Page excerpt —

↓↓↓

# Removing Tailor's Chalk



## Hard2Fit (May 11, 2005)

I have a suit that still has some white markings on the jacket from the tailor's chalk. Any specific advice on how to get it off?


----------



## manton (Jul 26, 2003)

Rub it with a bit of cloth from elsewhere on the garment -- say, the underside of a sleeve. It should come right out.


----------



## GBR (Aug 10, 2005)

Manton is right but you should also rebuke your tailor for his carelessness in such a presentation.


----------



## Clint (Feb 1, 2006)

put a little steam on it....from youre iron...dont rub it...you could damage the fabric.....steam will lift the chalk.


Clint

I make suits


----------



## Hard2Fit (May 11, 2005)

> quote:_Originally posted by Clint_
> 
> put a little steam on it....from youre iron...dont rub it...you could damage the fabric.....steam will lift the chalk.
> 
> ...


Do you mean I should press the iron onto the chalk marks or hold it just above the cloth?


----------



## Alexander Kabbaz (Jan 9, 2003)

We usually use a brush - wisk broom type. 
And no, don't press the iron onto it.

↑↑↑

Source information —
↓↓↓

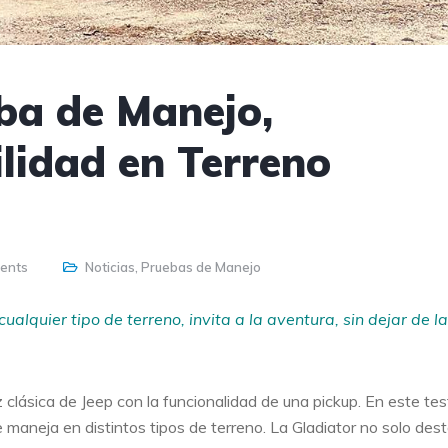
eba de Manejo,
lidad en Terreno
ents
Noticias
,
Pruebas de Manejo
alquier tipo de terreno, invita a la aventura, sin dejar de l
clásica de Jeep con la funcionalidad de una pickup. En este tes
maneja en distintos tipos de terreno. La Gladiator no solo des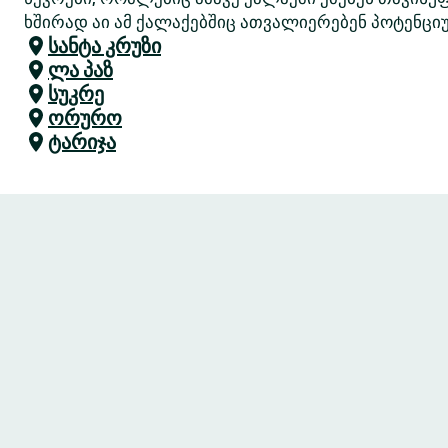
ხშირად აი ამ ქალაქებშიც ათვალიერებენ პოტენციუ
სანტა კრუზი
ლა პაზ
სუკრე
ორურო
ტარიჯა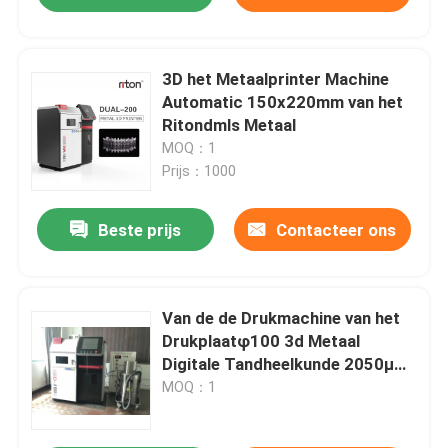
3D het Metaalprinter Machine
Automatic 150x220mm van het
Ritondmls Metaal
MOQ：1
Prijs：1000
Beste prijs
Contacteer ons
Van de de Drukmachine van het
Drukplaatφ100 3d Metaal
Digitale Tandheelkunde 2050μM
3d Printer van Dental
MOQ：1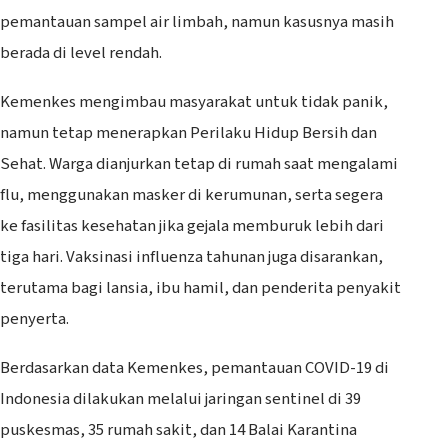
pemantauan sampel air limbah, namun kasusnya masih
berada di level rendah.
Kemenkes mengimbau masyarakat untuk tidak panik,
namun tetap menerapkan Perilaku Hidup Bersih dan
Sehat. Warga dianjurkan tetap di rumah saat mengalami
flu, menggunakan masker di kerumunan, serta segera
ke fasilitas kesehatan jika gejala memburuk lebih dari
tiga hari. Vaksinasi influenza tahunan juga disarankan,
terutama bagi lansia, ibu hamil, dan penderita penyakit
penyerta.
‎Berdasarkan data Kemenkes, pemantauan COVID-19 di
Indonesia dilakukan melalui jaringan sentinel di 39
puskesmas, 35 rumah sakit, dan 14 Balai Karantina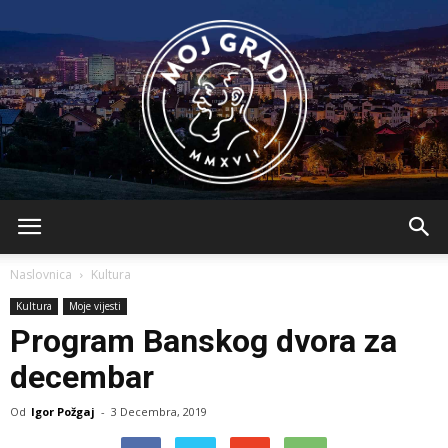
BLMojGrad
Naslovnica
Kultura
Kultura
Moje vijesti
Program Banskog dvora za
decembar
Od
Igor Požgaj
-
3 Decembra, 2019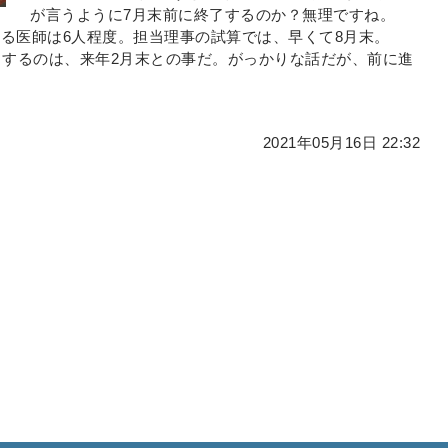
が言うように7月末前に終了するのか？無理ですね。
る医師は6人程度。担当理事の試算では、早くて8月末。
了するのは、来年2月末との事だ。がっかりな話だが、前に進
2021年05月16日 22:32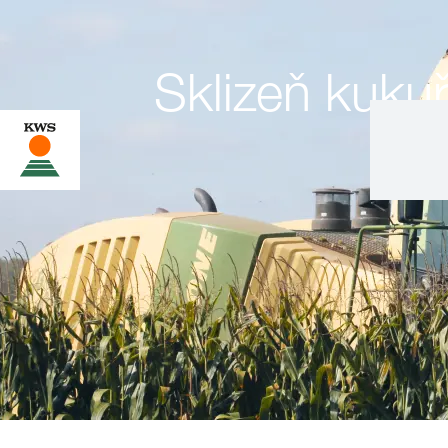
Sklizeň kukuř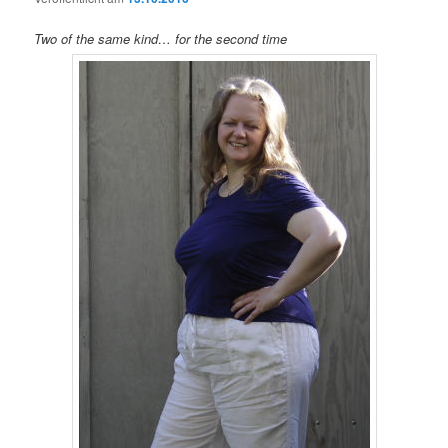
Two of the same kind… for the second time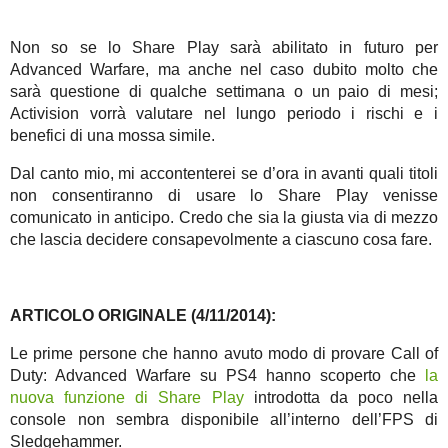
Non so se lo Share Play sarà abilitato in futuro per
Advanced Warfare, ma anche nel caso dubito molto che
sarà questione di qualche settimana o un paio di mesi;
Activision vorrà valutare nel lungo periodo i rischi e i
benefici di una mossa simile.
Dal canto mio, mi accontenterei se d’ora in avanti quali titoli
non consentiranno di usare lo Share Play venisse
comunicato in anticipo. Credo che sia la giusta via di mezzo
che lascia decidere consapevolmente a ciascuno cosa fare.
ARTICOLO ORIGINALE (4/11/2014):
Le prime persone che hanno avuto modo di provare Call of
Duty: Advanced Warfare su PS4 hanno scoperto che
la
nuova funzione di Share Play
introdotta da poco nella
console non sembra disponibile all’interno dell’FPS di
Sledgehammer.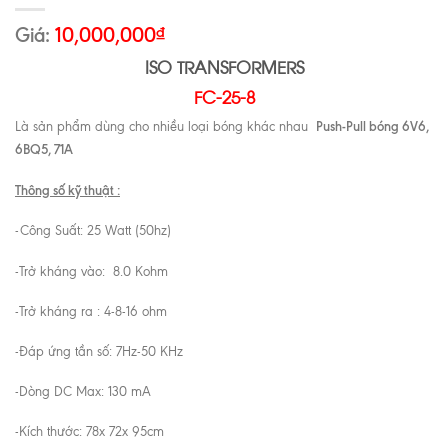
Giá:
10,000,000
₫
ISO TRANSFORMERS
FC-25-8
Push-Pull bóng 6V6,
Là sản phẩm dùng cho nhiều loại bóng khác nhau
6BQ5, 71A
Thông số kỹ thuật :
-Công Suất: 25 Watt (50hz)
-Trở kháng vào: 8.0 Kohm
-Trở kháng ra : 4-8-16 ohm
-Đáp ứng tần số: 7Hz-50 KHz
-Dòng DC Max: 130 mA
-Kích thước: 78x 72x 95cm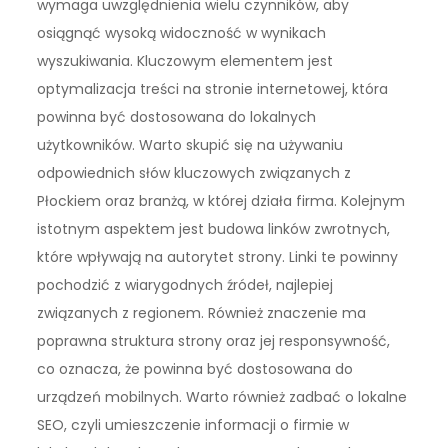
wymaga uwzględnienia wielu czynników, aby
osiągnąć wysoką widoczność w wynikach
wyszukiwania. Kluczowym elementem jest
optymalizacja treści na stronie internetowej, która
powinna być dostosowana do lokalnych
użytkowników. Warto skupić się na używaniu
odpowiednich słów kluczowych związanych z
Płockiem oraz branżą, w której działa firma. Kolejnym
istotnym aspektem jest budowa linków zwrotnych,
które wpływają na autorytet strony. Linki te powinny
pochodzić z wiarygodnych źródeł, najlepiej
związanych z regionem. Również znaczenie ma
poprawna struktura strony oraz jej responsywność,
co oznacza, że powinna być dostosowana do
urządzeń mobilnych. Warto również zadbać o lokalne
SEO, czyli umieszczenie informacji o firmie w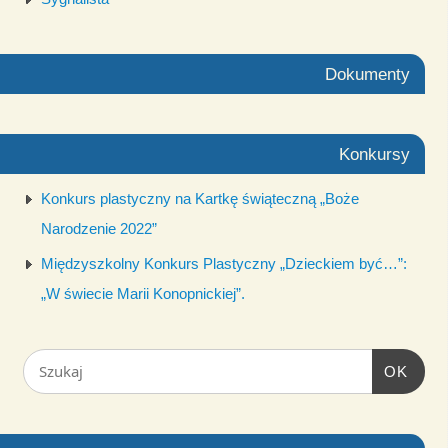
Dokumenty
Konkursy
Konkurs plastyczny na Kartkę świąteczną „Boże
Narodzenie 2022”
Międzyszkolny Konkurs Plastyczny „Dzieckiem być…”:
„W świecie Marii Konopnickiej”.
OK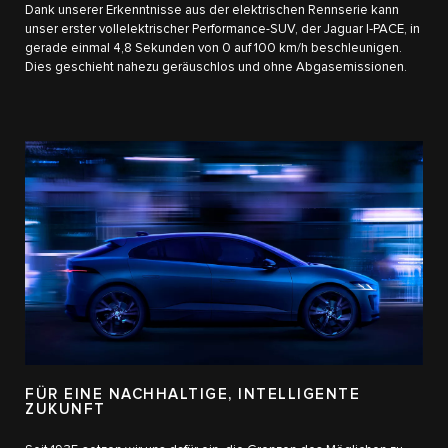
Dank unserer Erkenntnisse aus der elektrischen Rennserie kann
unser erster vollelektrischer Performance-SUV, der Jaguar I‑PACE, in
gerade einmal 4,8 Sekunden von 0 auf 100 km/h beschleunigen.
Dies geschieht nahezu geräuschlos und ohne Abgasemissionen.
FÜR EINE NACHHALTIGE, INTELLIGENTE
ZUKUNFT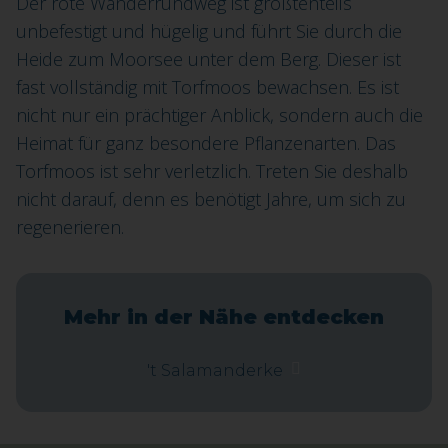
Der rote Wanderrundweg ist größtenteils
unbefestigt und hügelig und führt Sie durch die
Heide zum Moorsee unter dem Berg. Dieser ist
fast vollständig mit Torfmoos bewachsen. Es ist
nicht nur ein prächtiger Anblick, sondern auch die
Heimat für ganz besondere Pflanzenarten. Das
Torfmoos ist sehr verletzlich. Treten Sie deshalb
nicht darauf, denn es benötigt Jahre, um sich zu
regenerieren.
Mehr in der Nähe entdecken
't Salamanderke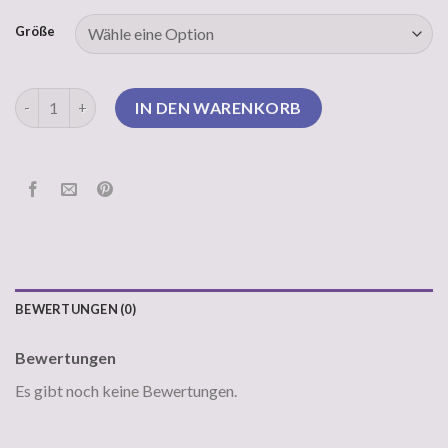
Größe
pullover lila Menge
IN DEN WARENKORB
BEWERTUNGEN (0)
Bewertungen
Es gibt noch keine Bewertungen.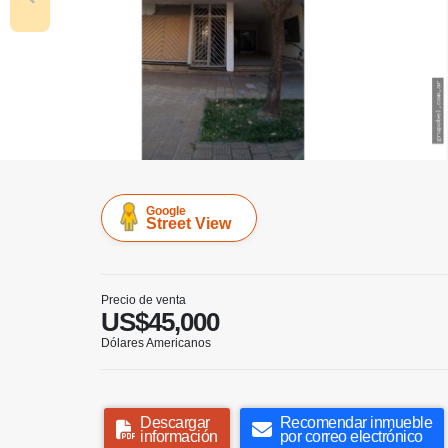
Google
Street View
Precio de venta
US$45,000
Dólares Americanos
Descargar
Recomendar inmueble
información
por correo electrónico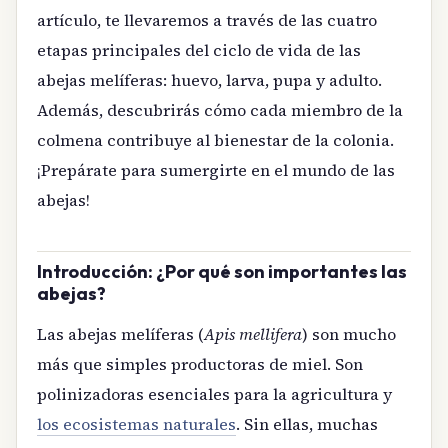
artículo, te llevaremos a través de las cuatro
etapas principales del ciclo de vida de las
abejas melíferas: huevo, larva, pupa y adulto.
Además, descubrirás cómo cada miembro de la
colmena contribuye al bienestar de la colonia.
¡Prepárate para sumergirte en el mundo de las
abejas!
Introducción: ¿Por qué son importantes las
abejas?
Las abejas melíferas (
Apis mellifera
) son mucho
más que simples productoras de miel. Son
polinizadoras esenciales para la agricultura y
los ecosistemas naturales
. Sin ellas, muchas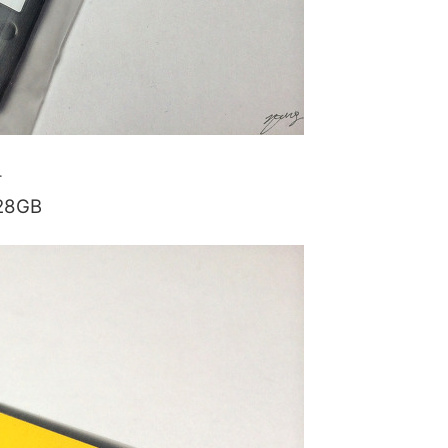
짝
128GB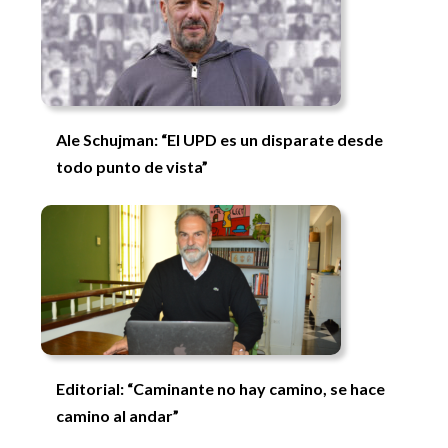
Ale Schujman: “El UPD es un disparate desde
todo punto de vista”
Editorial: “Caminante no hay camino, se hace
camino al andar”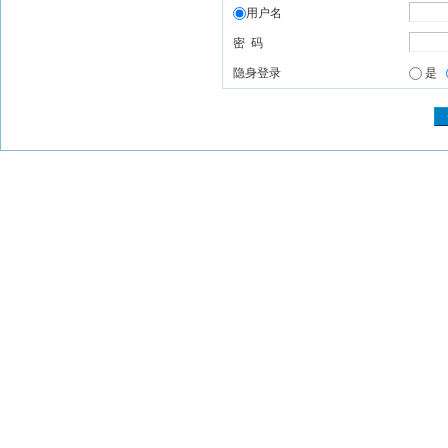
用户名
密 码
隐身登录
是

↑↑↑

Action item —
Repeat the tailor's chalk thread word for word, starting at "## manton (Jul" and ending at "such a presentation.".

Response —
## manton (Jul 26, 2003)

Rub it with a bit of cloth from elsewhere on the garment -- say, the underside of a sleeve. It should come right out.


----------



## GBR (Aug 10, 2005)

Manton is right but you should also rebuke your tailor for his carelessness in such a presentation.